Пока молодой прелат произносил эти слова, на вершине пирамиды вступал в последнюю стадию ритуал жертвоприношения.
Кровь, бившую из разрезанной грудины отца Франциска, На-Чан-Чель собрала в нефритовую чашу и разбрызгала по четырем сторонам света, кропя ей людей и камни пирамиды.
— Какая мерзость, не правда ли? — стараясь скрыть нервную дрожь, прошептал Харт.
— Отчего же, Уильям? — возразил Кроуфорд. — В этой жизни нам всем приходится чем-то жертвовать ради своих целей. Честью, временем, здоровьем, любовью, мечтами, жизнью, наконец… Разве не пьют священники кровь Христа, и не едим мы, миряне, его плоть? Боюсь, у нашего Причастия длинные корни. А мы просто пользуемся Жертвой.
— Как вы можете говорить такие гнусные вещи, сэр Фрэнсис! — не выдержала Элейна, все еще стоявшая спиной к пирамиде.
— Жертвоприношения нельзя судить по нормам морали, мадемуазель Абрабанель, — вмешался в разговор Ришери. — Это явления иного порядка, чем наши представления о хорошем и плохом, и мы до конца не можем понять их высшего смысла.
— Вот именно, — поддакнул Кроуфорд. — Нельзя же всерьез рассуждать о моральности или эстетизме Распятия, хотя наши церкви и дома заполнены изображениями Христа, прибитого гвоздями ко кресту!
— Опять вы кощунствуюте, сэр Фрэнсис! — вдруг оборвал его отец Дамиан. — Между изображением распятого Христа и этими идолами разница гораздо глубже, чем просто между язычеством и христианством. Видите ли, Тецкатлипока, которому индейцы приносят сегодня эти жертвы кровью, имеет множество наименований. Я читал, что к нему обращаются под множеством имен, в том числе под такими, которые можно перевести как «Господин, которому мы служим», «Тот, рабами которого мы являемся» и даже «Всемогущий, который делает все». Вы слышали, как индианка обратилась к идолу? О нем говорили, что он знал «все мысли», «был во всяком месте», «знал сердца», то есть мысли, намерения людей. Таким образом, перед нами тот, кто святотатственно подменяет собой Спасителя нашего Иисуса Христа и присваивает, узурпирует не принадлежащие ему привилегии Бога-Троицы. Идол Тецкатлипоки — не просто идол, в котором живет бес, это одна из ипостасей самого дьявола!

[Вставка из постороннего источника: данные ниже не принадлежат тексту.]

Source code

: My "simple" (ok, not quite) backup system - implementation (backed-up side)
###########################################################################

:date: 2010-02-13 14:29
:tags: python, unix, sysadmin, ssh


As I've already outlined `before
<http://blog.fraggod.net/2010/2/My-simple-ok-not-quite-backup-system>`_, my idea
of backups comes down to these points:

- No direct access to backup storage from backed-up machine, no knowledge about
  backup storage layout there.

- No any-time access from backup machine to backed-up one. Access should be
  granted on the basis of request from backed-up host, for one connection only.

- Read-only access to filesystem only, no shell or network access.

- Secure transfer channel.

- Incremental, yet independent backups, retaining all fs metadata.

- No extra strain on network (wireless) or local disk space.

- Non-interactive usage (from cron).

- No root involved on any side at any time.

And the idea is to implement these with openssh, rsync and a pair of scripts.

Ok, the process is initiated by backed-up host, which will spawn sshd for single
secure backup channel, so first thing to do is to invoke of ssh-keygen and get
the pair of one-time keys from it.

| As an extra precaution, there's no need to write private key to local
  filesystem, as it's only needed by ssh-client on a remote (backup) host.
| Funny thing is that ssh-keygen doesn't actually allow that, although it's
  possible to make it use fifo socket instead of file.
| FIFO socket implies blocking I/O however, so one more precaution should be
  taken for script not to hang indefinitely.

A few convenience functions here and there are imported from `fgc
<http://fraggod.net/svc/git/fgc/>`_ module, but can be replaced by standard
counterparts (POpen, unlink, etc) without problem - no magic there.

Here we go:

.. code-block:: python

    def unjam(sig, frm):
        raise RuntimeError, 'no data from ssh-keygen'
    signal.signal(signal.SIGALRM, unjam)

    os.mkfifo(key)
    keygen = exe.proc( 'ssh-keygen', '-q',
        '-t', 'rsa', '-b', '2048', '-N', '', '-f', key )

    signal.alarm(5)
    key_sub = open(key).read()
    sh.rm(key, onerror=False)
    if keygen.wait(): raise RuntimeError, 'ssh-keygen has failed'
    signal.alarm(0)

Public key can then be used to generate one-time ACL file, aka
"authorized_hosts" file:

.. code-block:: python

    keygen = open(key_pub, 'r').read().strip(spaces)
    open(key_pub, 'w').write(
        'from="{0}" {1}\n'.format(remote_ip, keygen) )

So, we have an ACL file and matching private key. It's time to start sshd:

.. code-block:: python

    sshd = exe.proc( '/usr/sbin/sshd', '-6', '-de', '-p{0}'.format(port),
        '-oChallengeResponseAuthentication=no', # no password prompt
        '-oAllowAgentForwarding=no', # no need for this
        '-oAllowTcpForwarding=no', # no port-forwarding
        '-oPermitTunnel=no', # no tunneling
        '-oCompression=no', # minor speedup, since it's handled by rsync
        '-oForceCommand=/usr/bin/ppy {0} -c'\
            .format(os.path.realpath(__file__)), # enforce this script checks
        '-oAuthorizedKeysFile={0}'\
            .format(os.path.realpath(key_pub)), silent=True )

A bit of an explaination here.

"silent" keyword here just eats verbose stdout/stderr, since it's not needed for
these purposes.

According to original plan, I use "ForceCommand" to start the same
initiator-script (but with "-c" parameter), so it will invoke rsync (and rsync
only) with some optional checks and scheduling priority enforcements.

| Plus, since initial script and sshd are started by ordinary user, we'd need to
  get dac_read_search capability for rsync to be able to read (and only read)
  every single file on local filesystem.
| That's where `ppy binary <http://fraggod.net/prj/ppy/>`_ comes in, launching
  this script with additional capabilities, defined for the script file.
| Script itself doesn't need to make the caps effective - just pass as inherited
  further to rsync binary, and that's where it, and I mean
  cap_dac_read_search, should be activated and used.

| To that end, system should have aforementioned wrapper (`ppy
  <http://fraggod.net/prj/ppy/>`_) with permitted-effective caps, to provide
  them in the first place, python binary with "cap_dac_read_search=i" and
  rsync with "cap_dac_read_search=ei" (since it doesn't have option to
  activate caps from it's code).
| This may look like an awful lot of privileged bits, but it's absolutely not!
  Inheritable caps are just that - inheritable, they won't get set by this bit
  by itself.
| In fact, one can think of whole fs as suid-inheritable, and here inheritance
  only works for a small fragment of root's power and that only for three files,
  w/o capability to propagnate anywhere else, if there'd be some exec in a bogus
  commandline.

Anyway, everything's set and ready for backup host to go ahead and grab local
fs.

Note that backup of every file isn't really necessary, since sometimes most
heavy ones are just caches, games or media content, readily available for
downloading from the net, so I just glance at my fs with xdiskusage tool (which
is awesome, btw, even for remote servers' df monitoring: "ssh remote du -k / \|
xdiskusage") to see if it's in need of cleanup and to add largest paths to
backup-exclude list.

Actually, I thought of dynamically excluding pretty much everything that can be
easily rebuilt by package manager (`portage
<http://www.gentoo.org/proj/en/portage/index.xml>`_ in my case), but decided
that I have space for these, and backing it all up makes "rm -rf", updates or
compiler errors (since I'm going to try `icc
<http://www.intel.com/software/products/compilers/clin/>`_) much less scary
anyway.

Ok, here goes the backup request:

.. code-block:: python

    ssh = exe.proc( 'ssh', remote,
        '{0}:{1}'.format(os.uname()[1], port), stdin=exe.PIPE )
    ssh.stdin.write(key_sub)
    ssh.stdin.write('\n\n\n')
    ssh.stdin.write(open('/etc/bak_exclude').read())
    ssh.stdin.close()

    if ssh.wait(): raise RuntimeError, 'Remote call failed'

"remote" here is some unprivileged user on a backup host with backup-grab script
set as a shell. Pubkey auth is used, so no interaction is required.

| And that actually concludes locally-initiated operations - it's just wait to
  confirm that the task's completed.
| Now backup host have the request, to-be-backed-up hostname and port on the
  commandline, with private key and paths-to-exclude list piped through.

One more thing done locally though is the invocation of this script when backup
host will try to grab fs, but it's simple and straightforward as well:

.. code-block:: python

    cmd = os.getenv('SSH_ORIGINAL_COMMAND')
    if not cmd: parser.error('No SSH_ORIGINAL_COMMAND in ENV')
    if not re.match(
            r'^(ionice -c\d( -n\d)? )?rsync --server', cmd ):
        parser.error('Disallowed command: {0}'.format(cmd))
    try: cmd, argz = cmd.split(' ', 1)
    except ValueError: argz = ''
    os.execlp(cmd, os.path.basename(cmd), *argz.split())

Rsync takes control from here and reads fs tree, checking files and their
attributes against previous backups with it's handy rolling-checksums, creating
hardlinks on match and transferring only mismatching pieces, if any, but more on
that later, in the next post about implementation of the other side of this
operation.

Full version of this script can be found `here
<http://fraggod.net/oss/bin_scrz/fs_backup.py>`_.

— Ой, падре, не знаю что там и как, но сейчас вы явно загнули, — Кроуфорд усмехнулся. — Еще немного, и вы возведете покойного профоса в антихристы!
— Ой, Б-же, здесь все говорят о таких тонких материях, — вдруг встрял в разговор молчавший до этого Абрабанель, — но может быть кто-нибудь скажет бедному еврею, что значат эти удары из-под земли?